Environmental Modelling and Software | 2010
Markus Brede; H.J.M. de Vries
Using the example of a fishing fleet harvesting in different fishing zones with different carrying capacities and growth rates, we investigate strategies for the exploitation of distributed renewable resources by a crowd of agents without centralized coordination. In agent-based simulations we compare the performance of uncoordinated random harvesting, team playing, selfish individualistic and community-oriented (Collective Intelligence or COIN) behaviours operating with long and short time-horizon planning.
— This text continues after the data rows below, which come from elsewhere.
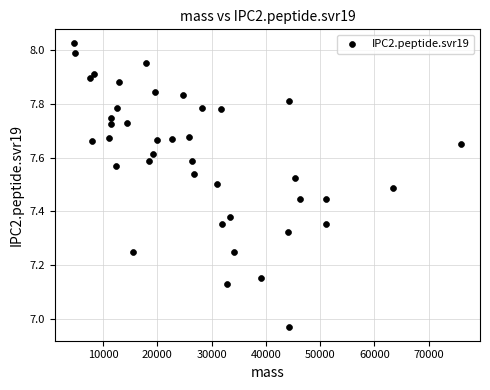

What is the range of Y values (max minus min)?

1.1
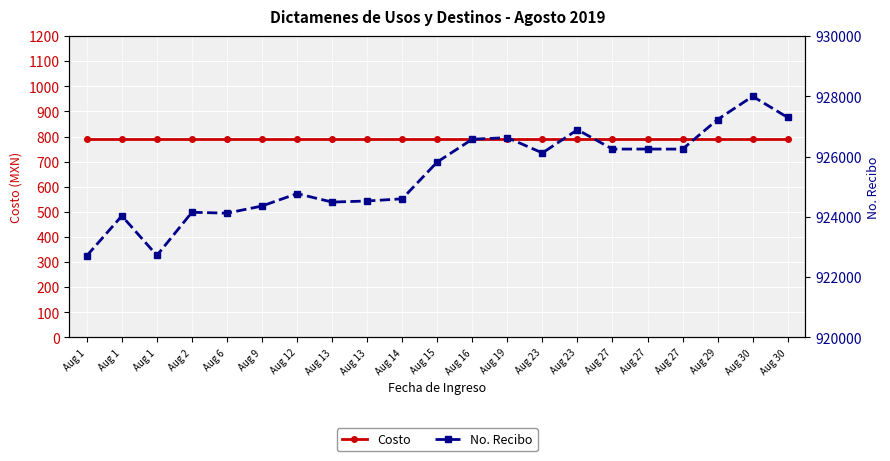

What is the difference between the second highest and second lowest values in the No. Recibo series?

4580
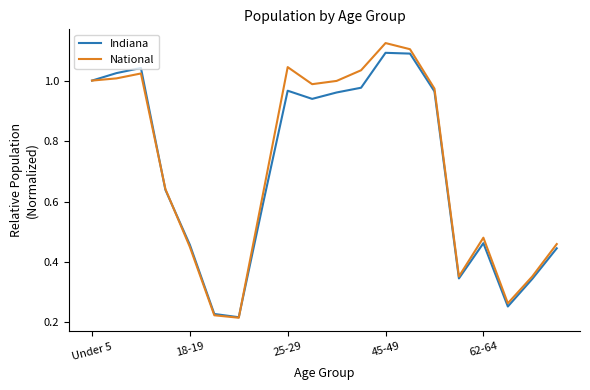

Which series has the largest range (max minus min)?

National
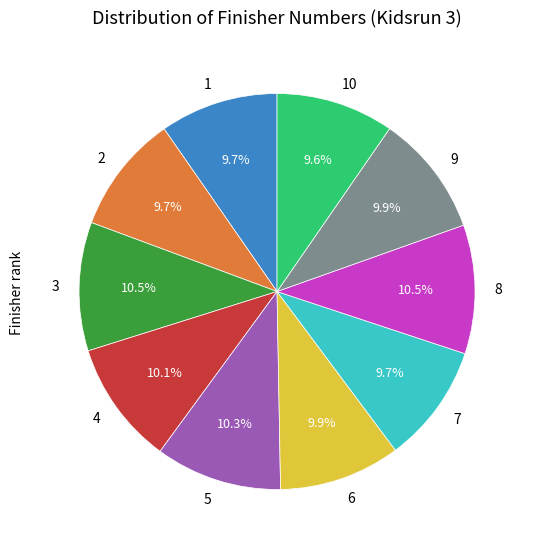

To the nearest percent, what is the difference between the largest and smallest slice percentages?

1%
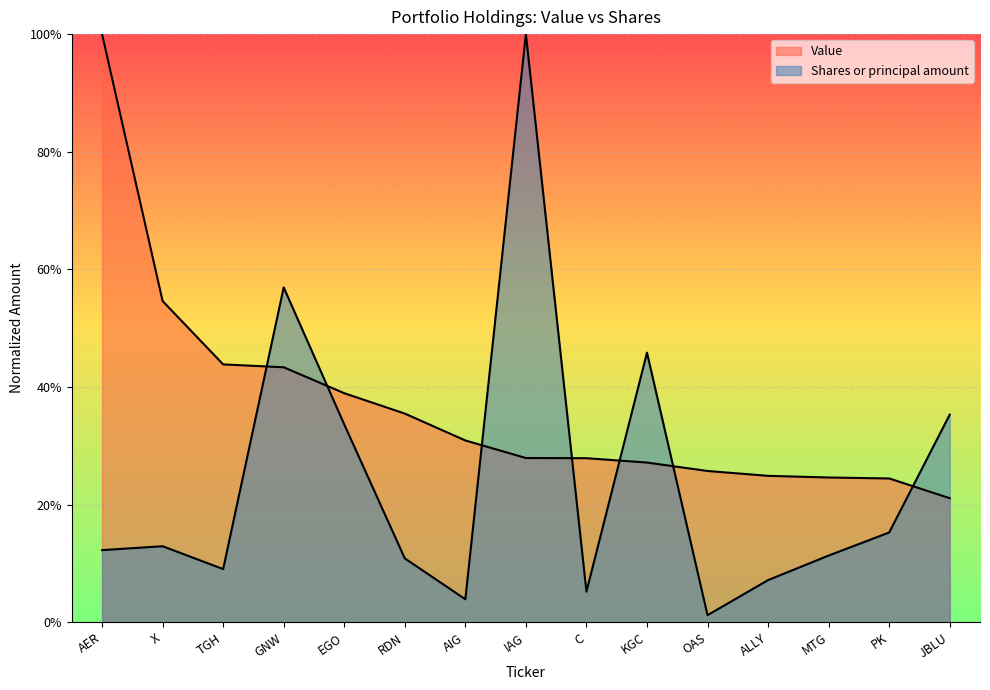

How many interior local peaks does the Shares or principal amount series have?

4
Demonstrating the usefulness of COIN-based harvesting, more cooperative long-term planning strategies are found to relieve the pressure on the resource, reduce fluctuations and diminish the risk of overharvesting. Further, the outcome of an evolutionary dynamics where strategies in the agent population spread proportional to relative economic performance are strongly influenced by the harvesting pressure. In order of decreasing resource abundance we find that first an uncoordinated random, then a cooperative COIN-strategy and later the selfish strategy for an overharvested resource dominate the agent population. We also report that increasing harvesting pressure increasingly favours short-term and more individualistic strategies.